If one has concluded from the rest of scripture that salvation cannot be lost, then this passage is made to support it by making the "if" of falling away a hypothetical "if".

If one has concluded that salvation can be lost from the rest of scripture, then this passage is made to support that position by interjecting an intermediate stage of "backsliding" where one is in jeopardy but not fully reprobate, in order to provide that those who have backslidden can regain their salvation.

The stated meaning of the text reflects more upon the interpreter's presuppositions than upon the "science" of hermeneutics.

If one lets scripture speak, then this is a parallel passage to these:

   As a dog returneth to his vomit, so a fool returneth to his folly. —Proverbs 26:11
   But it is happened unto them according to the true proverb, The dog is turned to his own vomit again; and the sow that was washed to her wallowing in the mire. —2 Peter 2:22

As such, the nature of the one "falling away" is revealed by the falling away. He is metaphorically a dog or a sow.

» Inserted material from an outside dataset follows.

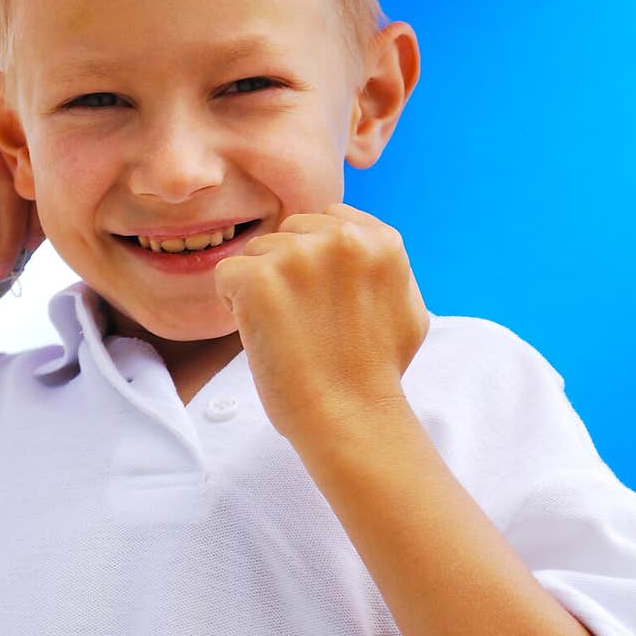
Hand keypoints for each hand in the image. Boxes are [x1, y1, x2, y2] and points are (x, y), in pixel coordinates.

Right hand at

This still does not resolve the issue for those who hold presuppositions. It merely pushes the question to another layer.

"Can a dog or a sow become a sheep?" The answer has to be emphatically "Yes!" Since even a "camel can go through the eye of a needle" with God. In the metaphor of sensus plenior, we are each both sheep and goats. Our goat nature will be separated from our sheep nature when Christ takes us away. He separates the sheep from the goats.

Are we also dogs and sows? The dog is one who returns to his old sin. Paul tells us:

   For that which I do I allow not: for what I would, that do I not; but what I hate, that do I. —Romans 7.15

And the law tells us that we are "unclean until the evening".

The sow is one who does not discern what she is eating as a metaphor for the junk that we bring into our lives. If we still sin in some of the old ways, and we still put junk in our lives, the we too are dogs and sows, even while being sheep.

In the context of the metaphoric meanings, this passage says that the current nature of a person is revealed in their falling away, and that the fallen flesh nature of man cannot be redeemed.

Not mentioned in the passage is that Christ can still make you a new creature.

   Therefore if any man be in Christ, he is a new creature: old things are passed away; behold, all things are become new. —2 Corinthians 5:17
   For in Christ Jesus neither circumcision availeth any thing, nor uncircumcision, but a new creature. —Galatians 6:15

God does not redeem a prostitute. He makes her a virgin.

Adam is an example of one who fell away. He could not be "fixed" which is why we must all be made new. Was he saved? His sin was covered with a promise of Christ in the type of the slain animals for clothing.